» Front-end code change data
******
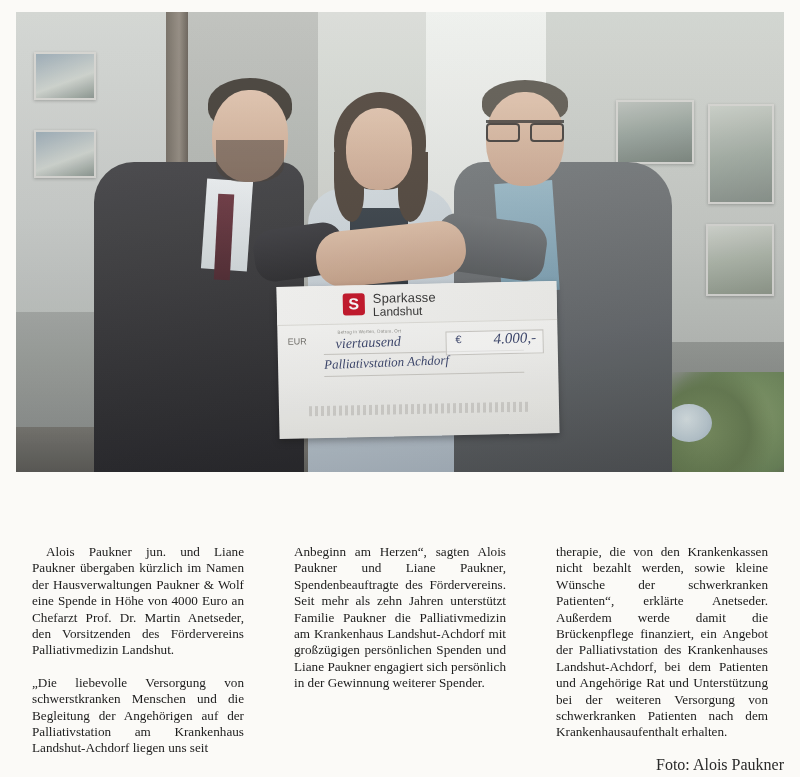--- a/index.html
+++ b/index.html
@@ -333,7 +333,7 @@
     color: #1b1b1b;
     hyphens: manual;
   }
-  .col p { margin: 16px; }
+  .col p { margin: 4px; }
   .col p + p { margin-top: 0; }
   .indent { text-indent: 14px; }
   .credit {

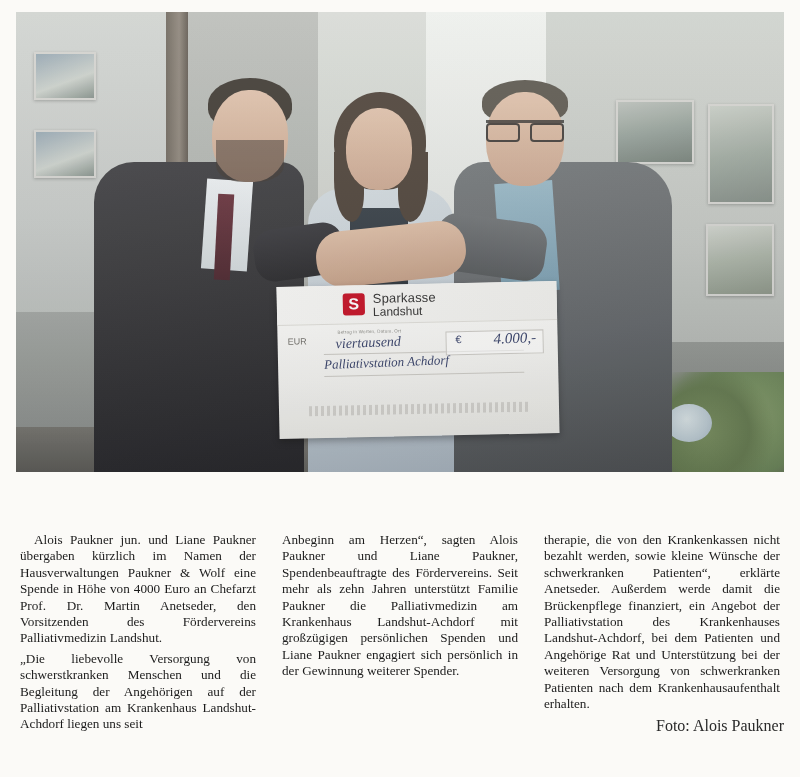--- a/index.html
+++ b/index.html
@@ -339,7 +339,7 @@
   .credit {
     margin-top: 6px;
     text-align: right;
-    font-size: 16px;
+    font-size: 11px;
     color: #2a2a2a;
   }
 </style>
******
» Exercise requirements
Lines from the records above that hold "text" are the ones to list.

» Output of the task
   .indent { text-indent: 14px; }
     text-align: right;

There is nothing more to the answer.